Problem to work on: Transcribe each of the entries exactly.

Stored dataset items:
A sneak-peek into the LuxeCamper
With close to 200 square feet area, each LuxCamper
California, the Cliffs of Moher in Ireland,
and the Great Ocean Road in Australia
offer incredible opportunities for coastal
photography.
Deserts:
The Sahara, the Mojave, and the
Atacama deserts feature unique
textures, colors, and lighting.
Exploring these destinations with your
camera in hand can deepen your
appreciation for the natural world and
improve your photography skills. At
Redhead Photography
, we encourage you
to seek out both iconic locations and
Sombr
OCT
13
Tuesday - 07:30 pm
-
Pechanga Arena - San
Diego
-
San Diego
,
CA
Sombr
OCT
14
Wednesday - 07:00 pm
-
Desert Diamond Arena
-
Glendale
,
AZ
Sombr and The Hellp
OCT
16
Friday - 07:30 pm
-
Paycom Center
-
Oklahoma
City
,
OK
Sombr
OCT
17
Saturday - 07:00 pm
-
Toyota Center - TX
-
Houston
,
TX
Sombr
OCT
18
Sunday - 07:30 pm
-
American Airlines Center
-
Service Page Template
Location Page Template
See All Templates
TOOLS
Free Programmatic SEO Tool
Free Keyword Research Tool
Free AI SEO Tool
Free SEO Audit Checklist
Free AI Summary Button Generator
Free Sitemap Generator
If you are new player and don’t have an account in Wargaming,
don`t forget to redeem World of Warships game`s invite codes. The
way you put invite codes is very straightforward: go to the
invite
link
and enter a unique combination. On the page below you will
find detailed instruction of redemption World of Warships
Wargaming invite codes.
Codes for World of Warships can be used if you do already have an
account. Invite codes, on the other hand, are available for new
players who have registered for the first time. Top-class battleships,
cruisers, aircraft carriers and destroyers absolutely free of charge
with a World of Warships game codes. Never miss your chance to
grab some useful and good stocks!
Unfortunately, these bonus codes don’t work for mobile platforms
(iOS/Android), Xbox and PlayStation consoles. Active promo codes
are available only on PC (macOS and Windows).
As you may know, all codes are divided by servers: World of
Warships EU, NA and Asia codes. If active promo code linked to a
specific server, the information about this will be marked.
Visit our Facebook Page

Written response:
A sneak-peek into the LuxeCamper
With close to 200 square feet area, each LuxCamper
California, the Cliffs of Moher in Ireland,
and the Great Ocean Road in Australia
offer incredible opportunities for coastal
photography.
Deserts:
The Sahara, the Mojave, and the
Atacama deserts feature unique
textures, colors, and lighting.
Exploring these destinations with your
camera in hand can deepen your
appreciation for the natural world and
improve your photography skills. At
Redhead Photography
, we encourage you
to seek out both iconic locations and
Sombr
OCT
13
Tuesday - 07:30 pm
-
Pechanga Arena - San
Diego
-
San Diego
,
CA
Sombr
OCT
14
Wednesday - 07:00 pm
-
Desert Diamond Arena
-
Glendale
,
AZ
Sombr and The Hellp
OCT
16
Friday - 07:30 pm
-
Paycom Center
-
Oklahoma
City
,
OK
Sombr
OCT
17
Saturday - 07:00 pm
-
Toyota Center - TX
-
Houston
,
TX
Sombr
OCT
18
Sunday - 07:30 pm
-
American Airlines Center
-
Service Page Template
Location Page Template
See All Templates
TOOLS
Free Programmatic SEO Tool
Free Keyword Research Tool
Free AI SEO Tool
Free SEO Audit Checklist
Free AI Summary Button Generator
Free Sitemap Generator
If you are new player and don’t have an account in Wargaming,
don`t forget to redeem World of Warships game`s invite codes. The
way you put invite codes is very straightforward: go to the
invite
link
and enter a unique combination. On the page below you will
find detailed instruction of redemption World of Warships
Wargaming invite codes.
Codes for World of Warships can be used if you do already have an
account. Invite codes, on the other hand, are available for new
players who have registered for the first time. Top-class battleships,
cruisers, aircraft carriers and destroyers absolutely free of charge
with a World of Warships game codes. Never miss your chance to
grab some useful and good stocks!
Unfortunately, these bonus codes don’t work for mobile platforms
(iOS/Android), Xbox and PlayStation consoles. Active promo codes
are available only on PC (macOS and Windows).
As you may know, all codes are divided by servers: World of
Warships EU, NA and Asia codes. If active promo code linked to a
specific server, the information about this will be marked.
Visit our Facebook Page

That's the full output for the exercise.